- Given entries:

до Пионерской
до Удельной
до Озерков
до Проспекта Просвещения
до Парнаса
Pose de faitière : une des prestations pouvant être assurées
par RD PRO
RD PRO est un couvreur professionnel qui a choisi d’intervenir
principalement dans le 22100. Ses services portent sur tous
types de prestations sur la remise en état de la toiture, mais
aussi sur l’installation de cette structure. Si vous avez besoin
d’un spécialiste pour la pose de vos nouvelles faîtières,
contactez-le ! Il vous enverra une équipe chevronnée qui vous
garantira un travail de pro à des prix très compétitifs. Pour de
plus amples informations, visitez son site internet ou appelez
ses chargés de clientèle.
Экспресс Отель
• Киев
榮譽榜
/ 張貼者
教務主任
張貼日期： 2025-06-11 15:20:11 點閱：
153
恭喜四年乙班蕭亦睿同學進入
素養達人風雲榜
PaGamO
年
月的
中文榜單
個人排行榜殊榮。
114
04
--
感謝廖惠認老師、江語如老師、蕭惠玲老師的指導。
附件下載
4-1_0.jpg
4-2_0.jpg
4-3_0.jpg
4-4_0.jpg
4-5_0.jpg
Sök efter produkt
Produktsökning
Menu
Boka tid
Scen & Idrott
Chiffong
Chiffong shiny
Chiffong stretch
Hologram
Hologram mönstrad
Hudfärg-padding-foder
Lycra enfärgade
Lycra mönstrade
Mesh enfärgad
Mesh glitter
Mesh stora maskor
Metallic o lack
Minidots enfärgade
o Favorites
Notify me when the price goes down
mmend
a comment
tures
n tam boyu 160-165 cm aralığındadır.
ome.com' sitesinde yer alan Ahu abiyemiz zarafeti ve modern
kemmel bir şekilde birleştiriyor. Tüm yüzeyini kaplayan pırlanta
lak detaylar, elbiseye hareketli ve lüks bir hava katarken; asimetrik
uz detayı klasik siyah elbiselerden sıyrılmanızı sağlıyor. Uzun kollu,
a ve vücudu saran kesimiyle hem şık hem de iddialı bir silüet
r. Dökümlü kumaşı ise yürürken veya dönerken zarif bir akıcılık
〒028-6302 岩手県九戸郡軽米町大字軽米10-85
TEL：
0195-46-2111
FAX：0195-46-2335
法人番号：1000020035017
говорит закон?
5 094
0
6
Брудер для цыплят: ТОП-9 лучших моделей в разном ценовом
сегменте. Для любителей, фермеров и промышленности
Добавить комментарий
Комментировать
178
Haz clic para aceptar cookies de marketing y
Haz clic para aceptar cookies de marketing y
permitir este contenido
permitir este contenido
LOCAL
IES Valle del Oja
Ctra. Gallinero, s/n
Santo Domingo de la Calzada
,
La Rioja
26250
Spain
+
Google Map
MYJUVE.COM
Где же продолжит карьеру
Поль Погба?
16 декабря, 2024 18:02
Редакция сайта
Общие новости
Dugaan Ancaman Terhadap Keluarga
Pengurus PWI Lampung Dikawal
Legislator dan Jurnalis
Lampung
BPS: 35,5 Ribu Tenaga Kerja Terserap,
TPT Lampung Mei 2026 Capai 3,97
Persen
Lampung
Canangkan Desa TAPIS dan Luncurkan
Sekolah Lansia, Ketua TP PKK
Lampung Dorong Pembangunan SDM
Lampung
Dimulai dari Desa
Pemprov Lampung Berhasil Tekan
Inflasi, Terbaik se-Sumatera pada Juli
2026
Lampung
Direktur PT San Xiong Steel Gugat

- Aim of the task:
In the listing above, find the line containing "Добавить комментарий" and please quote exactly that line through the last one, and no other lines.

- Exercise output:
Добавить комментарий
Комментировать
178
Haz clic para aceptar cookies de marketing y
Haz clic para aceptar cookies de marketing y
permitir este contenido
permitir este contenido
LOCAL
IES Valle del Oja
Ctra. Gallinero, s/n
Santo Domingo de la Calzada
,
La Rioja
26250
Spain
+
Google Map
MYJUVE.COM
Где же продолжит карьеру
Поль Погба?
16 декабря, 2024 18:02
Редакция сайта
Общие новости
Dugaan Ancaman Terhadap Keluarga
Pengurus PWI Lampung Dikawal
Legislator dan Jurnalis
Lampung
BPS: 35,5 Ribu Tenaga Kerja Terserap,
TPT Lampung Mei 2026 Capai 3,97
Persen
Lampung
Canangkan Desa TAPIS dan Luncurkan
Sekolah Lansia, Ketua TP PKK
Lampung Dorong Pembangunan SDM
Lampung
Dimulai dari Desa
Pemprov Lampung Berhasil Tekan
Inflasi, Terbaik se-Sumatera pada Juli
2026
Lampung
Direktur PT San Xiong Steel Gugat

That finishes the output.